その後もホルモン療法を続けました。妊娠35週にはP-LAP値は42単位と下降し、血圧が再び上昇に転じました。

▽その時点で帝王切開手術によって分娩。1850gのアプガースコア9点の元気な女児を娩出させました。

 

▽2例目も、胎児娩出は、測定中のP-LAP値の持続的な下降と臨床症状の変化で決断しました。“ホルモンアレルギー”が今以上に強かった時代を考えると、P-LAP値をモニタリングしながら、エストロゲンとプロゲステロンを暫増させる方法で、5年間に重症妊娠高血圧症の妊婦さん2人のお子さんを無事誕生させました。ホルモン療法の安全性は、立派に証明されていると確信しています。

 

▽当時の“ホルモンアレルギー”の強さが、いかほどだったかというエピソードを紹介します。2例目の妊婦さんから、産後に初めてお聞きしました。当時の標準治療をしていた同僚の医師は「あなた、こんな治療していたら死ぬわよ」と私のホルモン療法を度々批判していたそうです。

▽それでは、妊婦さんが同僚の医師の言葉に従って当時の標準治療を続けていたら、どうだったでしょうか、その方は、私が設立したNPO法人『妊娠中毒症と切迫早産の胎児と母体を守る会』が毎年3月に開いている定期総会に、その時のお子さん(現在2児の母)とご一緒に毎年参加してもらっています。

 

▽私は何もホルモン療法に成功したことを誇りたくて、このブログを書いているわけではありません。今ほど発達した医療機器がなく、妊婦や胎児の生育状態を知るには生化学検査や問診、触診といった基本的な診察がほぼすべてだった時代でした。それでも、工夫を凝らして今よりも妊婦や胎児に安全な薬剤(ホルモン)を投与して出産に導くことができたと申し上げたいのです。

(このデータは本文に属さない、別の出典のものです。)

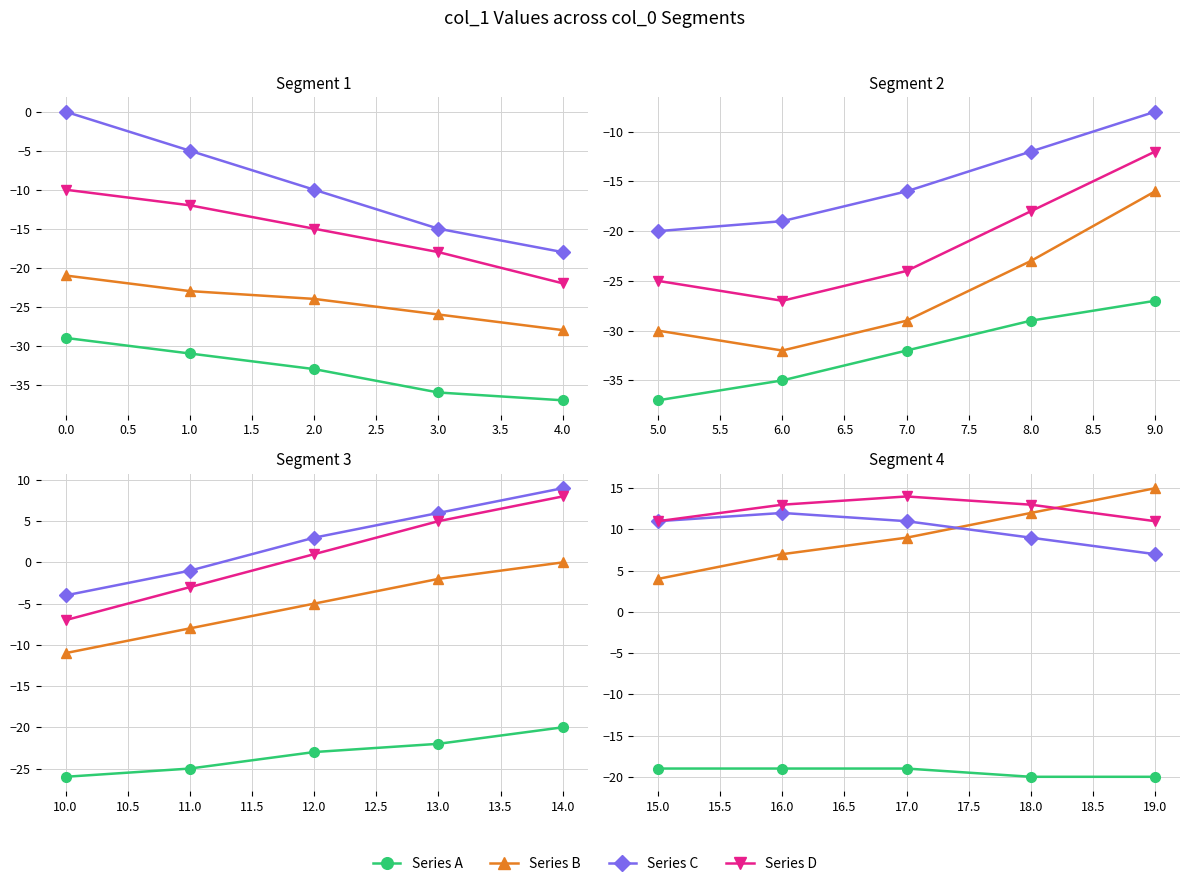

How many series are shown in this chart?

4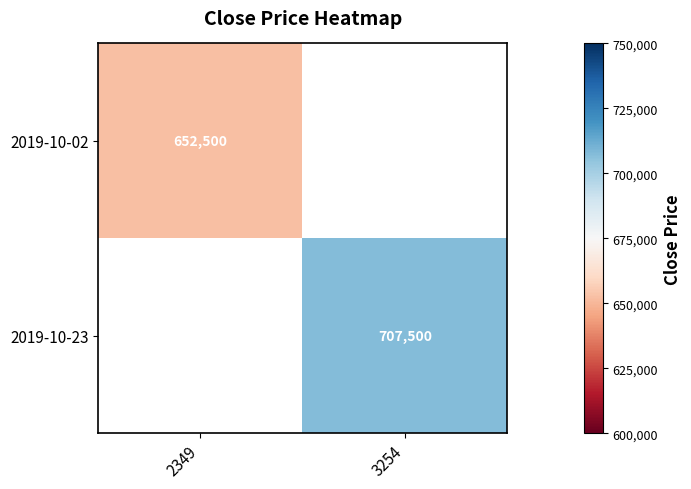

How many categories are shown in the chart?

2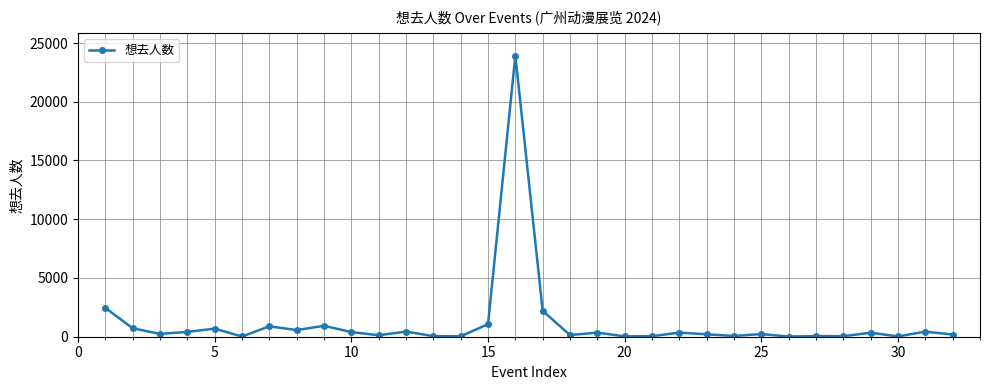

What is the difference between the second highest and minimum values?

2440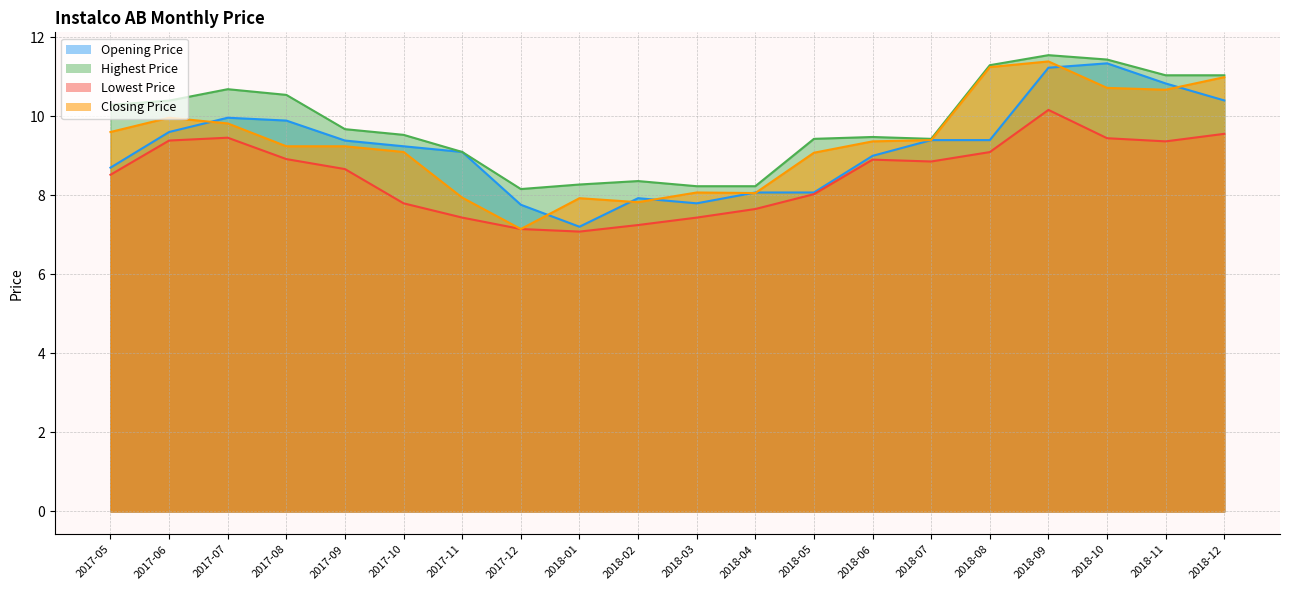

Between which two adjacent categories do Closing Price and Opening Price first intersect?

2017-06 and 2017-07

▽それを考えると、1986年4月に発売された「ウテメリン」が、妊婦や胎児の心臓などに悪影響を与えていると分かっていながら、切迫早産の妊婦に標準治療薬として使われていることが理解できないのです。「ウテメリン」は、心臓負担が重い喘息治療薬を転用してオランダの製薬会社が開発しました。それを日本のメーカーが、技術を導入して開発、売れ始めたら「ウテメリン」という商標を買い取りました。

 

▽日本は、オランダ以上に優秀な製薬会社がそろっています。一方で晩婚によって高齢出産の女性が増えるほど、切迫早産の危険性に晒される妊婦さんは増えていきます。どうして、妊婦や赤ちゃんに安心・安全な薬剤を、日本独自で開発しようという機運が生まれないのでしょうか。不思議でならないのです。